> [WORK INSTRUCTION]:
Using the string "informe" as the key, pull each matching line out of the records below.

═══

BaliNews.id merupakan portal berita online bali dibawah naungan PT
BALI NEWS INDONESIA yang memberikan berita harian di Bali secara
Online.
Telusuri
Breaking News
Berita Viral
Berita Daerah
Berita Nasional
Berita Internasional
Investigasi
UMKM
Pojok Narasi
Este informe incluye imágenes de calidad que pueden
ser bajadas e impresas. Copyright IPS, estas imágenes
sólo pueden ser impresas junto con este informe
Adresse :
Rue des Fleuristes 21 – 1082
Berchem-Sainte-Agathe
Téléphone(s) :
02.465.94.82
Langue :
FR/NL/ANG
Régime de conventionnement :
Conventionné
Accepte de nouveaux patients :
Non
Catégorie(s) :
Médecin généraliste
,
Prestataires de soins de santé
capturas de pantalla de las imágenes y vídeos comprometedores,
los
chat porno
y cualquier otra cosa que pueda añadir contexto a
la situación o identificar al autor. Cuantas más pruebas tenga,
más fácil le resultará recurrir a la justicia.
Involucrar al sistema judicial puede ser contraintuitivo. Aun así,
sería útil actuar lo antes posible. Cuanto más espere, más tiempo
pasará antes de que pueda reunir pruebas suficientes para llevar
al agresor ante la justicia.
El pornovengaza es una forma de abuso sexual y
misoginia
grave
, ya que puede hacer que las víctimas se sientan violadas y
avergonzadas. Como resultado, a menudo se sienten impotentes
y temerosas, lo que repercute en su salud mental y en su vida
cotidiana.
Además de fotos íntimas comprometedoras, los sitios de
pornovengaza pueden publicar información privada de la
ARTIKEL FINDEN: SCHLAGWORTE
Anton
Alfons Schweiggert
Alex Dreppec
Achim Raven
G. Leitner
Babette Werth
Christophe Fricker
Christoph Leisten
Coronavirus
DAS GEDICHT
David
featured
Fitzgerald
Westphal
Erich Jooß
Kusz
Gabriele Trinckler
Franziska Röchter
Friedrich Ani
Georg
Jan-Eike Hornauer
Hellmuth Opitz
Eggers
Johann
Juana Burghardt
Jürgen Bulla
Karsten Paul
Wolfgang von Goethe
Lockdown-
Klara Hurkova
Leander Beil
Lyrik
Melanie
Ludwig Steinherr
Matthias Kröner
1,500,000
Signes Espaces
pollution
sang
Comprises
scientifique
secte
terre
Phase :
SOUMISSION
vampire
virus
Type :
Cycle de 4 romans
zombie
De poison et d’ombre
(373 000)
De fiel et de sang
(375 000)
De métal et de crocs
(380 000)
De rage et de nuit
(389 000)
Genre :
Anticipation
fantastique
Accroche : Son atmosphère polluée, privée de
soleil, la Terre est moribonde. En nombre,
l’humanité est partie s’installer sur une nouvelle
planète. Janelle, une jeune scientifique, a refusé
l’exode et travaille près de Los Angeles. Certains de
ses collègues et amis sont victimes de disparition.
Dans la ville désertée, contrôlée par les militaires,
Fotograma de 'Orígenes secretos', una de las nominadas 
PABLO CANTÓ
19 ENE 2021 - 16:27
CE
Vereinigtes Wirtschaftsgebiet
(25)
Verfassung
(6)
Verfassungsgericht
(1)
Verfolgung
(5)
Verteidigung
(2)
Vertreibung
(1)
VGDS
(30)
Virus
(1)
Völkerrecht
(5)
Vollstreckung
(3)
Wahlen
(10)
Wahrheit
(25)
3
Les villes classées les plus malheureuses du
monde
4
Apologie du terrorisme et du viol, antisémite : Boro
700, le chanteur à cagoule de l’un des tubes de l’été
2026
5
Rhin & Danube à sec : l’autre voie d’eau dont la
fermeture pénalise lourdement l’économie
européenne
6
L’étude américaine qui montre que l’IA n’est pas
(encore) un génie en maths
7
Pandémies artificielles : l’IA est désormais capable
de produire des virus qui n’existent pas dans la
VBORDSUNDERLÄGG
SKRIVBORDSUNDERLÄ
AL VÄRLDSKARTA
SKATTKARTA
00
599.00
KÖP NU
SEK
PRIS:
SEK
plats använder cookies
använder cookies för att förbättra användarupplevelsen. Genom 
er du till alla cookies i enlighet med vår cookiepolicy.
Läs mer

═══

> [RESPONSE TO THE EXERCISE]:
Este informe incluye imágenes de calidad que pueden
sólo pueden ser impresas junto con este informe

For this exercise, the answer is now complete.